During the Middle Ages, there were six Beja kingdoms that were established. These kingdoms stretched from the lowlands of Eritrea to Aswan in Egypt. The Beja kingdoms occupied much of the former territory of the Aksum empire. These kingdoms were first noted by the famous Arab historian Al-Yaqubi during the 9th century A.D. The names of the kingdoms were Nagash, Tankish, Belgin, Bazin, Jarin and Qita'a. These kingdoms bordered each other and the powerful Nubian Alodia kingdom. To the south of the Beja kingdoms was a Christian kingdom called Najashi. Gold, precious stones and emeralds were found in many of the kingdoms. Al-Yaqubi noted that Muslim Arabs visited the kingdoms for trading purposes. He also noted that Arabs worked in the mines of the kingdoms.

The rise of the Beja tribes was one of the main reasons for the demise of the Aksumite empire in the 7th century. Raids and invasions by the Beja tribes weakened the state of the Aksum empire. Also due to the rise of Islam they lost control of their trading routes on the Red Sea coast. The Beja capitalized on this and managed to take over much of Aksum's territory. Towards the end of the 7th century A.D, a powerful Beja tribe called the Zanafaj acquired a unified structure and penetrated the Eritrean plateau through the valley of Gash-Barka and raided the Aksumites. Much of the Eritrean Highlands were overrun by Beja tribes and many of the dispersed Aksumites fled southwards. After the fall of Aksum the coastal regions were occupied by the Beja.

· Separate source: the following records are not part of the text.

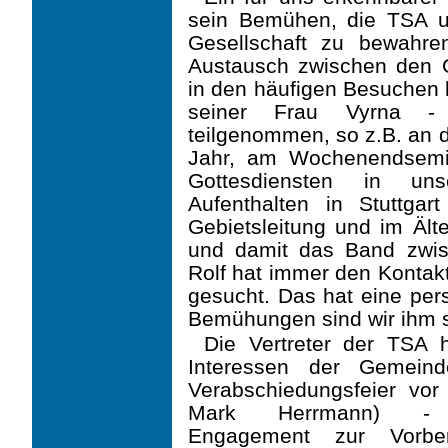
sein Bemühen, die TSA 
Gesellschaft zu bewahren
Austausch zwischen den G
in den häufigen Besuchen b
seiner Frau Vyrna - 
teilgenommen, so z.B. an d
Jahr, am Wochenendsemi
Gottesdiensten in un
Aufenthalten in Stuttga
Gebietsleitung und im Ält
und damit das Band zwis
Rolf hat immer den Kontak
gesucht. Das hat eine per
Bemühungen sind wir ihm 
Die Vertreter der TSA 
Interessen der Gemein
Verabschiedungsfeier vor
Mark Herrmann)
Engagement zur Vorber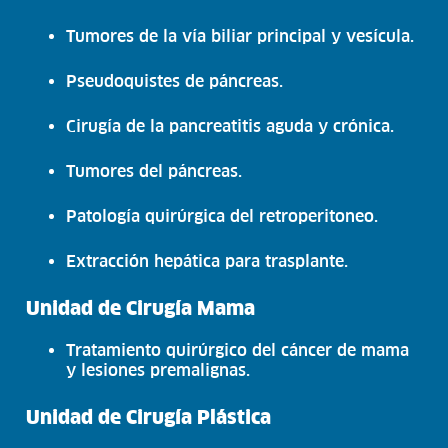
Tumores de la vía biliar principal y vesícula.
Pseudoquistes de páncreas.
Cirugía de la pancreatitis aguda y crónica.
Tumores del páncreas.
Patología quirúrgica del retroperitoneo.
Extracción hepática para trasplante.
Unidad de Cirugía Mama
Tratamiento quirúrgico del cáncer de mama
y lesiones premalignas.
Unidad de Cirugía Plástica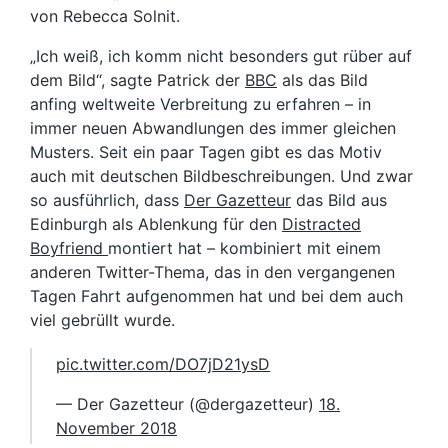
von Rebecca Solnit.
„Ich weiß, ich komm nicht besonders gut rüber auf
dem Bild“, sagte Patrick der
BBC
als das Bild
anfing weltweite Verbreitung zu erfahren – in
immer neuen Abwandlungen des immer gleichen
Musters. Seit ein paar Tagen gibt es das Motiv
auch mit deutschen Bildbeschreibungen. Und zwar
so ausführlich, dass
Der Gazetteur
das Bild aus
Edinburgh als Ablenkung für den
Distracted
Boyfriend
montiert hat – kombiniert mit einem
anderen Twitter-Thema, das in den vergangenen
Tagen Fahrt aufgenommen hat und bei dem auch
viel gebrüllt wurde.
pic.twitter.com/DO7jD21ysD
— Der Gazetteur (@dergazetteur)
18.
November 2018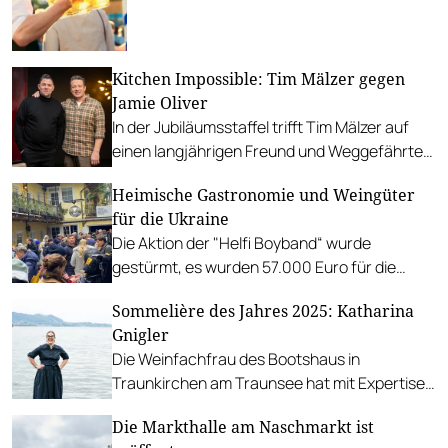
Kitchen Impossible: Tim Mälzer gegen
Jamie Oliver
In der Jubiläumsstaffel trifft Tim Mälzer auf
einen langjährigen Freund und Weggefährten.
Gemeinsam stellen sie sich kulinarischen
Heimische Gastronomie und Weingüter
Herausforderungen und blicken auf
für die Ukraine
Stationen ihrer Vergangenheit zurück.
Die Aktion der "Helfi Boyband“ wurde
gestürmt, es wurden 57.000 Euro für die
Wiener Volkshilfe eingenommen. Viele weitere
Sommelière des Jahres 2025: Katharina
Aktionen von Gastronomen und Winzern
Gnigler
folgen. #wine4peace
Die Weinfachfrau des Bootshaus in
Traunkirchen am Traunsee hat mit Expertise,
Herzlichkeit und einer großartigen Weinkarte
Die Markthalle am Naschmarkt ist
überzeugt.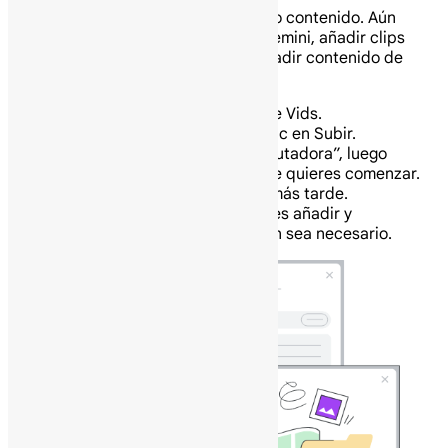
Puedes comenzar subiendo tu propio contenido. Aún
puedes generar imágenes usando Gemini, añadir clips
usando el estudio de grabación y añadir contenido de
plantillas más tarde.
En tu computadora abre Google Vids.
En la ventana de Gemini, haz clic en Subir.
Haz clic en “Buscar en la computadora”, luego
selecciona el archivo con el que quieres comenzar.
Puedes añadir más contenido más tarde.
Cuando se cree tu video, puedes añadir y
personalizar el contenido según sea necesario.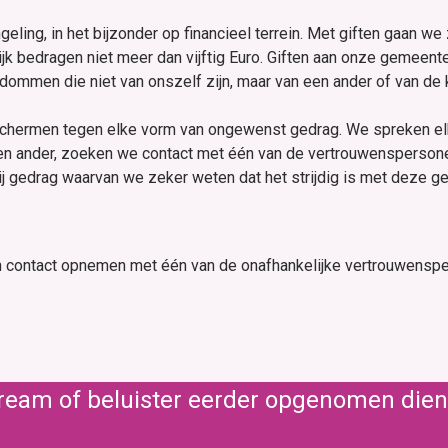
ling, in het bijzonder op financieel terrein. Met giften gaan we
k bedragen niet meer dan vijftig Euro. Giften aan onze gemeen
ndommen die niet van onszelf zijn, maar van een ander of van de
schermen tegen elke vorm van ongewenst gedrag. We spreken elka
 een ander, zoeken we contact met één van de vertrouwensperson
ij gedrag waarvan we zeker weten dat het strijdig is met deze g
n contact opnemen met één van de onafhankelijke vertrouwenspe
stream of beluister eerder opgenomen die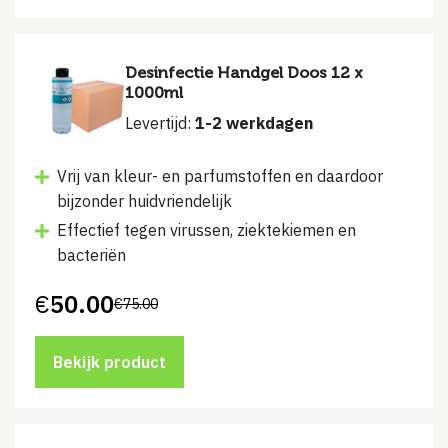
Desinfectie Handgel Doos 12 x
1000ml
Levertijd:
1-2 werkdagen
Vrij van kleur- en parfumstoffen en daardoor
bijzonder huidvriendelijk
Effectief tegen virussen, ziektekiemen en
bacteriën
€
50.00
€
75.00
Oorspronkelijke
Huidige
prijs
prijs
was:
is:
€75.00.
€50.00.
Bekijk product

The Beja kingdoms were subdivided by tribes and clans. These clans were noted by Al-Yaqubi to be the Hedareb, Suhab, Amarar, Kubir, Manasa, Ras'a, Arbari'a and Zanafaj. It is also noted that the Kunama were a part of the Bazin kingdom, due the fact that they are called Bazen by Abyssinians. The Beja tribes were on good terms with Muslim Arabs that worked and visited their kingdoms. At the time that Al-Yaqubi visited the kingdoms, the Bazin kingdom was at war with the Nubian kingdom of Alodia. The Beja kingdoms were warlike and powerful nations who were skilled at warfare. There was a Beja tribe that was described as a warrior clan. The name of the clan was Dar As-Sawa. The young men of this particular tribe were sent to military training school, where they were trained for war and combat.

The inhabitants of the kingdoms that were located in Eritrea were agriculturalist and pastoralist. These kingdoms established some of the modern day cities. After 600 years, the former Beja kingdoms were replaced by the powerful Belew kingdom (also called Mezega/Bellou/Kelew) whom were also Beja (Balaw).